Homework, as many of us know at Parental Choice, can be a battle at the best of times so we turned to educational expert Rachel Vecht, founder of Educating Matters (www.educatingmatters.co.uk), for her top tips on how to win the homework battle.
“Over the past twenty years, homework is certainly a topic I have thought a lot about!! I spent 8 years handing out homework in my role as a class teacher; the past 14 years delivering seminars in corporates to parents on all aspects of education (particularly how to establish homework routines) and most importantly putting it all into practice on a daily basis with my own 4 children at home.
Some parents feel that their children get too much homework and others too little but it is certainly an issue that every parent/carer of a school aged child grapples with. Very few children have the maturity and motivation to rush home after a whole day at school and say,”‘Oooh I can’t wait to sit down and do my homework!” Parents play a vital role in supporting a child’s education. They need to take charge of the homework process and consistently guide their children to establish useful habits which will impact on their experience of success at school.
More important than the actual content and subject knowledge, homework teaches children the vital lesson that in life that there are certain things you just have to do, even if you don’t feel like it. Homework helps to instil in children some very important skills and values such as motivation, co-operation, confidence, self-reliance, doing your best, patience etc. It teaches children how to become successful learners – a tool they will use long after they have left school.
I have listed below a few key points regarding homework:
The parent’s role
- Homework is for children not for parents!!

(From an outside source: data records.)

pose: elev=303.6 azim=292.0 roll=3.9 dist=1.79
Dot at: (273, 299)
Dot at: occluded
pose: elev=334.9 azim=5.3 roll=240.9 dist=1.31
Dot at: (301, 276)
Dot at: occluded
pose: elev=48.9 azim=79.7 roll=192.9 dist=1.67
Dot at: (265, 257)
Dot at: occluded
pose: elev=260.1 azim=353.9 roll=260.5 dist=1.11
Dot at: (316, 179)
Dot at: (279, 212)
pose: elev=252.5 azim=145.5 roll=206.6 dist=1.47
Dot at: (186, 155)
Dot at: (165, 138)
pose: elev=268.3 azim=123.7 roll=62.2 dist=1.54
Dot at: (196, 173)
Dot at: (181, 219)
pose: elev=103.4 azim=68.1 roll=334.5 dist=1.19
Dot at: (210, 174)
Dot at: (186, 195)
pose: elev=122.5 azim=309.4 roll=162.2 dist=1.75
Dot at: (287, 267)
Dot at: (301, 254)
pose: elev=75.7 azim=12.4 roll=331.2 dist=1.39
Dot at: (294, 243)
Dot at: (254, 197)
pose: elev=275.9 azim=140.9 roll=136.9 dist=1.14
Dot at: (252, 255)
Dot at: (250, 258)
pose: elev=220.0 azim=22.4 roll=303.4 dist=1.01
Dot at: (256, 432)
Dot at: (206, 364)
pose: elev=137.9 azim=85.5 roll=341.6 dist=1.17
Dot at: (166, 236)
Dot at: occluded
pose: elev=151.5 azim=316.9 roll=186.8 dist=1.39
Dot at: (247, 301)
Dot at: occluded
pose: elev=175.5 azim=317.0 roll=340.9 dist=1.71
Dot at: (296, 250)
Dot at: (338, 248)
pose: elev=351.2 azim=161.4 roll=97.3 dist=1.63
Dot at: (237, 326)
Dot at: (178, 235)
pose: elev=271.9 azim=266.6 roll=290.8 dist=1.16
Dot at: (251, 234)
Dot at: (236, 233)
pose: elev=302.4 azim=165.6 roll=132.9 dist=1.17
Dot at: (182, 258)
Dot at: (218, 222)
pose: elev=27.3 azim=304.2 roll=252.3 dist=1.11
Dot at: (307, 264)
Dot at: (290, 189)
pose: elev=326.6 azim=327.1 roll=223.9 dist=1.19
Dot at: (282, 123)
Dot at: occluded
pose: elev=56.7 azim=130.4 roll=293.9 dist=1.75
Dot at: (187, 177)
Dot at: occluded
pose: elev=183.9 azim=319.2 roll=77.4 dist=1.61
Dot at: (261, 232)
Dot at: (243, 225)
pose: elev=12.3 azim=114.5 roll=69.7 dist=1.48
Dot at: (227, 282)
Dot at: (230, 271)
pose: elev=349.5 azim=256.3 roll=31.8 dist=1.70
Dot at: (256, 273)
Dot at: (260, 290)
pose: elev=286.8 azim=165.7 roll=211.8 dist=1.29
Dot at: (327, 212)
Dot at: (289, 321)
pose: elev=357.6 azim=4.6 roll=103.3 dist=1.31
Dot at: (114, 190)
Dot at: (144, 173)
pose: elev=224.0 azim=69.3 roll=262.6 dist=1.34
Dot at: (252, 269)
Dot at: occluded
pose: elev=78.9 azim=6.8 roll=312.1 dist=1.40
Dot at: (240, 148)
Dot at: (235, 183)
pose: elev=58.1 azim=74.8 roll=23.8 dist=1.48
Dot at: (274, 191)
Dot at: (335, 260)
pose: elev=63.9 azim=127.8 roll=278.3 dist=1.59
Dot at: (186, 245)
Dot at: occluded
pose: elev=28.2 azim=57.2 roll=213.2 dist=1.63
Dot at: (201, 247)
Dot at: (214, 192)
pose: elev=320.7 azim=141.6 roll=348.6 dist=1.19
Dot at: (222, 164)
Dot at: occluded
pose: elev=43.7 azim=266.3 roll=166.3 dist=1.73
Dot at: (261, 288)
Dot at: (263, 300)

- Train your children in productive study habits so they learn vital life skills such as independence, organisation, time management, perseverance, focus, problem solving.
- Model a passion for learning and show an interest in what they are doing.
- Understand the school homework policy, monitor homework and check it is completed and handed in.
- Work as a team with the school
Establish very clear rules/guidelines with your child
Routines and habits reduce resistance:
- Have a clear homework timetable stating exactly when, where, and how long homework should take 6x a week. Homework needs to be predictable.
- Set time limit for each task (use kitchen timer)
- Build in active breaks if necessary and divide longer projects into manageable chunks.
- Eliminate distractions, particularly younger siblings and any form of screen if not required for the homework. Helps to have a fixed place for homework.
- Homework happens before anything fun.
- Hardest subject first so they don’t feel demoralised and frustrated.
- Descriptively praise and encourage every step in the right direction. For example, “You got all your homework out without having to be reminded. That shows real maturity.” Focus on the positive.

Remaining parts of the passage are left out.